Aim of the task
Swap "Strategies" for "Approaches" in the text lines of every entry below and leave everything else unchanged. Leave the pictures out of your output.

Input
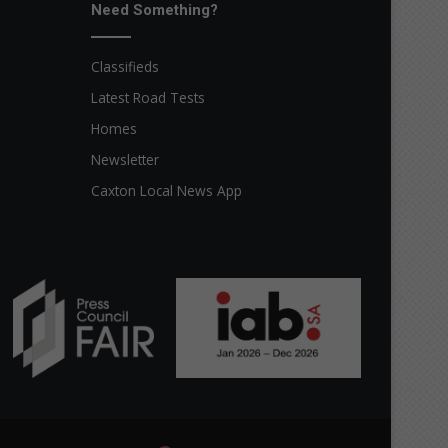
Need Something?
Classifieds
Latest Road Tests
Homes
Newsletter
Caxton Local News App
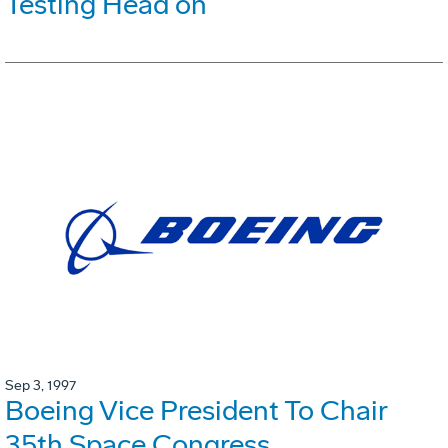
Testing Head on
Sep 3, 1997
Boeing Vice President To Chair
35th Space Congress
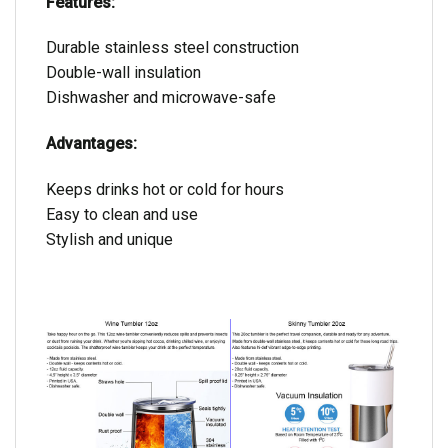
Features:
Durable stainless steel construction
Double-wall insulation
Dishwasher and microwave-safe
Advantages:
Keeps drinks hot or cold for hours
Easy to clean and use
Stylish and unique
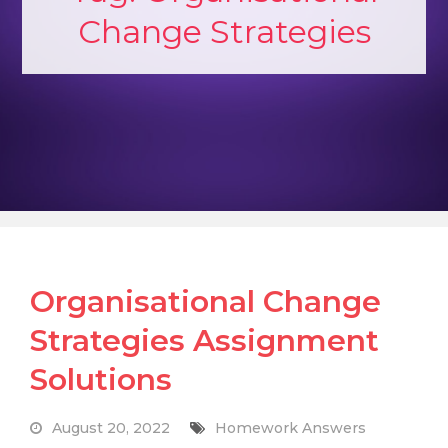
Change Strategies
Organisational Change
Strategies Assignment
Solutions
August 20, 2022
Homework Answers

Problem solution
Need Something?
Classifieds
Latest Road Tests
Homes
Newsletter
Caxton Local News App
Testing Head on
Sep 3, 1997
Boeing Vice President To Chair
35th Space Congress
Features:
Durable stainless steel construction
Double-wall insulation
Dishwasher and microwave-safe
Advantages:
Keeps drinks hot or cold for hours
Easy to clean and use
Stylish and unique
Change Approaches
Organisational Change
Approaches Assignment
Solutions
August 20, 2022
Homework Answers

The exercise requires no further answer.